こちらの作品、いい意味で大変心に残りました。
- 1話6分
- 主題歌で1分強を使用、しかもめっちゃ主題歌が耳に残る
- 回想で2分ほど使用、しかも同じ回想が頻繁に登場する
- その後少し戦い、少し会話すると「つづく」
- ユルい会話
- スタジオセットが大変シャビィ
- 味方の鎧も敵の鎧も大変シャビィ
- 敵の得物(斧、サーベル)がダルンダルン
等々、現代で放映したら視聴者の前にスポンサーさんがブチ切れそうなパッと見要素がふんだんにあるんですけれども。
実際に視聴していると、
まず主題歌の「アンドロメロッス~♪ メロッス~♪」で全てを受入可能なモードに脳が切り替わり。
長い回想シーンを観て「ビデオが普及していなかった時代の子ども目線に立ってて親切やなあ」と感心し。
低予算インフラをものともせずに迫力のある殺陣を観て「大事なのは予算じゃないよね」という気持ちになってアンドロ警備隊と製作スタッフの活躍を応援してしまう。
そのうち「怪獣戦艦の迫力は発明やな!」「グア様の異次元戦法は邪悪過ぎるな!」「アンドロ警備隊のその上をいく強過ぎさが素敵やな!」とむしろアンドロメロス発の要素にハマっていく……
というですね。
非常に不思議な、コアでサイケな中毒要素があるんですよ。
特にストレスなく、45話を楽しんで観終えることができました。
たいへん印象に残ったのはアンドロ警備隊、とりわけ主人公メロスさんの強さです。
近頃では「ギャラクシーファイト 大いなる陰謀」や各種ステージにも登場して、特に詳しい説明もなく無双されておりますけれども。
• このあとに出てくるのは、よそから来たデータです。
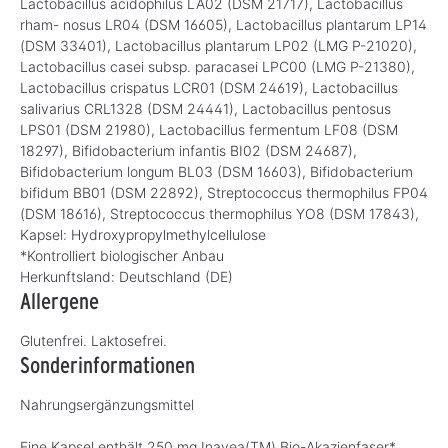
Lactobacillus acidophilus LA02 (DSM 21717), Lactobacillus
rham- nosus LR04 (DSM 16605), Lactobacillus plantarum LP14
(DSM 33401), Lactobacillus plantarum LP02 (LMG P-21020),
Lactobacillus casei subsp. paracasei LPC00 (LMG P-21380),
Lactobacillus crispatus LCR01 (DSM 24619), Lactobacillus
salivarius CRL1328 (DSM 24441), Lactobacillus pentosus
LPS01 (DSM 21980), Lactobacillus fermentum LF08 (DSM
18297), Bifidobacterium infantis BI02 (DSM 24687),
Bifidobacterium longum BL03 (DSM 16603), Bifidobacterium
bifidum BB01 (DSM 22892), Streptococcus thermophilus FP04
(DSM 18616), Streptococcus thermophilus YO8 (DSM 17843),
Kapsel: Hydroxypropylmethylcellulose
*Kontrolliert biologischer Anbau
Herkunftsland:
Deutschland (DE)
Allergene
Glutenfrei. Laktosefrei.
Sonderinformationen
Nahrungsergänzungsmittel
Eine Kapsel enthält 250 mg Inavea(TM) Bio-Akazienfaser*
実際に原典に当たってみたら「メロスさんマジ強いんだな」と納得できること請け合いであります。
この作品の敵組織「グア軍団」、首魁のグアさん、大幹部のモルド、ギナ、ジュダの三兄弟、配下の怪獣戦艦や宇宙人やファイティング・ベム等々……
設定を聞く限り、あるいは他のシリーズでの描かれ方を見る限り、ウルトラシリーズにおける大ボス相当の強大な実力をお持ちなんです。
その強い敵を、アンドロ警備隊のメロス、マルス、ウルフ、フロルがたった4人でギッタギタにしてしまいますからね。
終盤で伝説の最終兵器「グランテクター」を発見してからは更に戦力が過剰になってしまいますし。
わけても凶悪なのが、メロスさんの得物「ダブルランサー」の威力。
長い棒の両端にアイスラッガーをつけたような、よく考えたらほぼゼロツインソードな武器なんですけれども。
この光り物でぶった切られたら、怪獣だろうが大ボスだろうが即死するんですよね。
ドグシュ(斬る) ⇒ グエー(倒れる) ⇒ チュドーン(爆発する)という、鉄板の処刑シーンが繰り広げられるんです。
この、「刃物で斬られたら死にます」という生物の原則に則った作劇、あらためて観るととてもいいんですよね。
初期ウルトラシリーズのアイスラッガーやウルトラスパークに通ずるというか、時代劇マインドを感じるというか。
ウルトラシリーズに限らず、特撮やアニメや漫画の戦闘表現が「一撃必殺」から「連打・乱舞」にシフトしていった関係で、最近のニュージェネレーション作品ではオーブカリバーで斬ろうがタイガトライブレードで斬ろうが敵の致命傷にはならなくて、それはそれで色んな技や展開を楽しめて好きなんだけれども、そうした作劇に充分慣れ親しんだ今だからこそ、ダブルランサーで一刀のもとに強敵を屠っていくメロスさんの強さ格好良さ演出が引き立つなあと思った次第です。
以前観た舞台「博品館劇場ゾフィー編」でゾフィーさんが銀河連邦の皆さまの助力を得ていたり、ギャラクシーレスキューフォースにメロスさんが参加したり、ツブラヤイマジネーションでこうした過去作品をかんたんに視聴できるようになってきたり。
過去のコンテンツの魅力を引き出して、再度活躍いただいているというのは夢のある話だと思います。
(こうした流れがゾフィーさんの魅力深掘りにも繋がっていてとても嬉しい)
アンドロ警備隊の掘り下げやリブートがこの調子で今後も進んでいきますように。